◆ **REQUIREMENT**:
Starting at the line that contains "Чехлы для смартфонов OnePlus", copy every line through the end of the listing below exactly, and copy nothing else.

◆ **GIVEN DATA**:
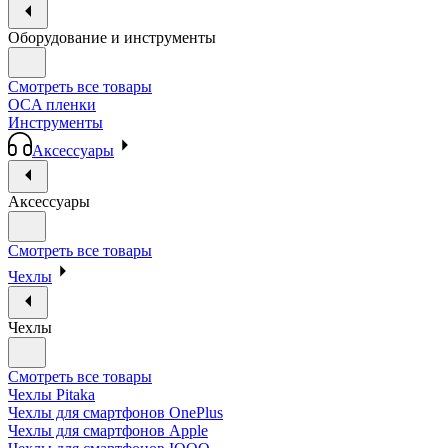
Оборудование и инструменты
Смотреть все товары
OCA пленки
Инструменты
Аксессуары
Аксессуары
Смотреть все товары
Чехлы
Чехлы
Смотреть все товары
Чехлы Pitaka
Чехлы для смартфонов OnePlus
Чехлы для смартфонов Apple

◆ **EXERCISE SOLUTION**:
Чехлы для смартфонов OnePlus
Чехлы для смартфонов Apple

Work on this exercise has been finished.